Start of Provided material

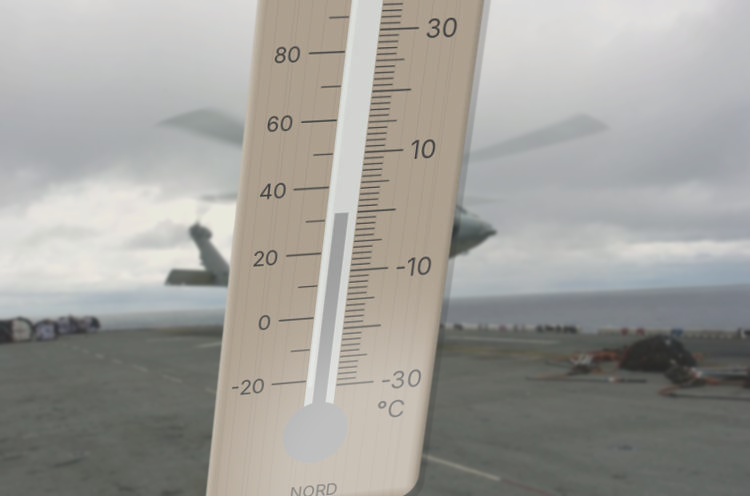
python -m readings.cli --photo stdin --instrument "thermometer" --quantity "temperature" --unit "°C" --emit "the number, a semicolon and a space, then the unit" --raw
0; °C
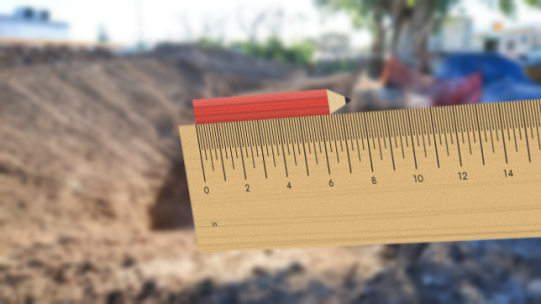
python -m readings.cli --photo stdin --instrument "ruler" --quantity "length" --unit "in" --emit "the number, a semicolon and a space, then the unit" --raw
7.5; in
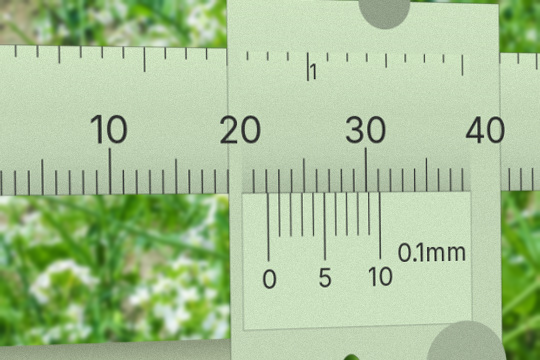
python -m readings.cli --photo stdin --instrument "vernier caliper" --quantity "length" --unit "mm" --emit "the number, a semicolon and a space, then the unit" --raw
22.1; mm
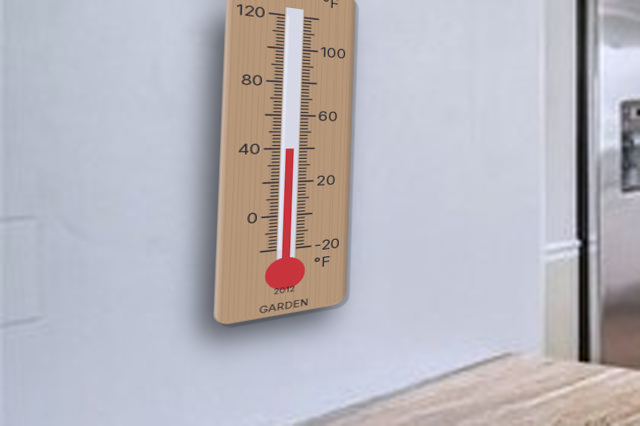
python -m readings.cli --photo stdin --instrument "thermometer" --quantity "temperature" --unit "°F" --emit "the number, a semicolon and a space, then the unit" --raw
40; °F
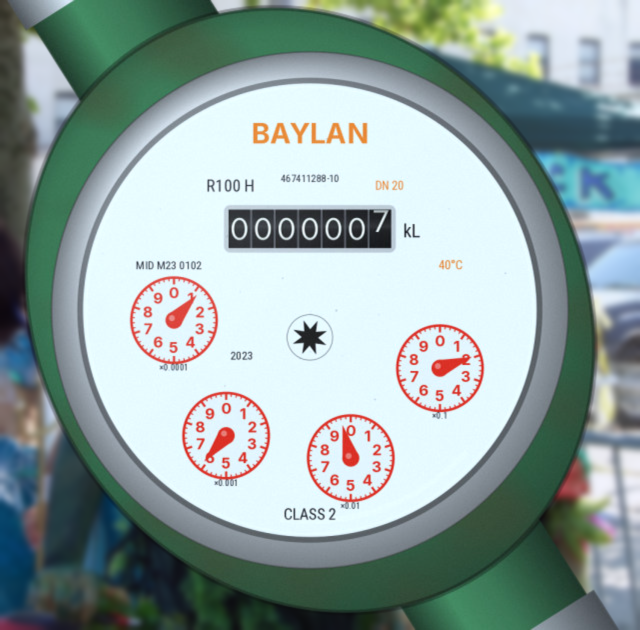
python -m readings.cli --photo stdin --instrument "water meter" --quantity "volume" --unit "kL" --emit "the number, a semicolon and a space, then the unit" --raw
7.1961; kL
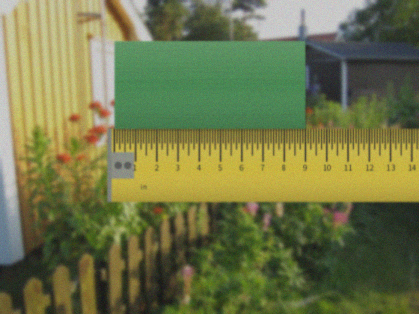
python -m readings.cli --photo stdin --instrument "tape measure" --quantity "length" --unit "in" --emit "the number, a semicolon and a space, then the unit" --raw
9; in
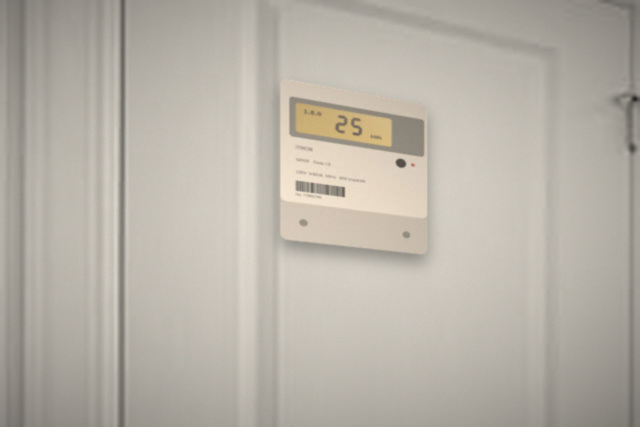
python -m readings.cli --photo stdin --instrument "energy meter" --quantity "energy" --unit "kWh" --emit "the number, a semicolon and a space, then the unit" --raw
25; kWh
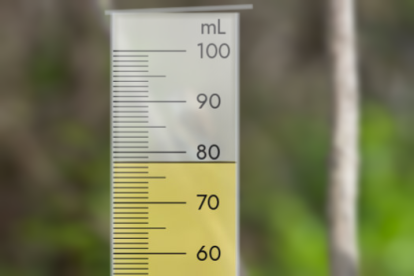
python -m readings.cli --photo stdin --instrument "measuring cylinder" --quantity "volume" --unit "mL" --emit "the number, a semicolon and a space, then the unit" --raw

End of Provided material

Copy out all of the lines above word for word, leaving out the pictures.

Answer area
python -m readings.cli --photo stdin --instrument "thermometer" --quantity "temperature" --unit "°C" --emit "the number, a semicolon and a space, then the unit" --raw
0; °C
python -m readings.cli --photo stdin --instrument "ruler" --quantity "length" --unit "in" --emit "the number, a semicolon and a space, then the unit" --raw
7.5; in
python -m readings.cli --photo stdin --instrument "vernier caliper" --quantity "length" --unit "mm" --emit "the number, a semicolon and a space, then the unit" --raw
22.1; mm
python -m readings.cli --photo stdin --instrument "thermometer" --quantity "temperature" --unit "°F" --emit "the number, a semicolon and a space, then the unit" --raw
40; °F
python -m readings.cli --photo stdin --instrument "water meter" --quantity "volume" --unit "kL" --emit "the number, a semicolon and a space, then the unit" --raw
7.1961; kL
python -m readings.cli --photo stdin --instrument "tape measure" --quantity "length" --unit "in" --emit "the number, a semicolon and a space, then the unit" --raw
9; in
python -m readings.cli --photo stdin --instrument "energy meter" --quantity "energy" --unit "kWh" --emit "the number, a semicolon and a space, then the unit" --raw
25; kWh
python -m readings.cli --photo stdin --instrument "measuring cylinder" --quantity "volume" --unit "mL" --emit "the number, a semicolon and a space, then the unit" --raw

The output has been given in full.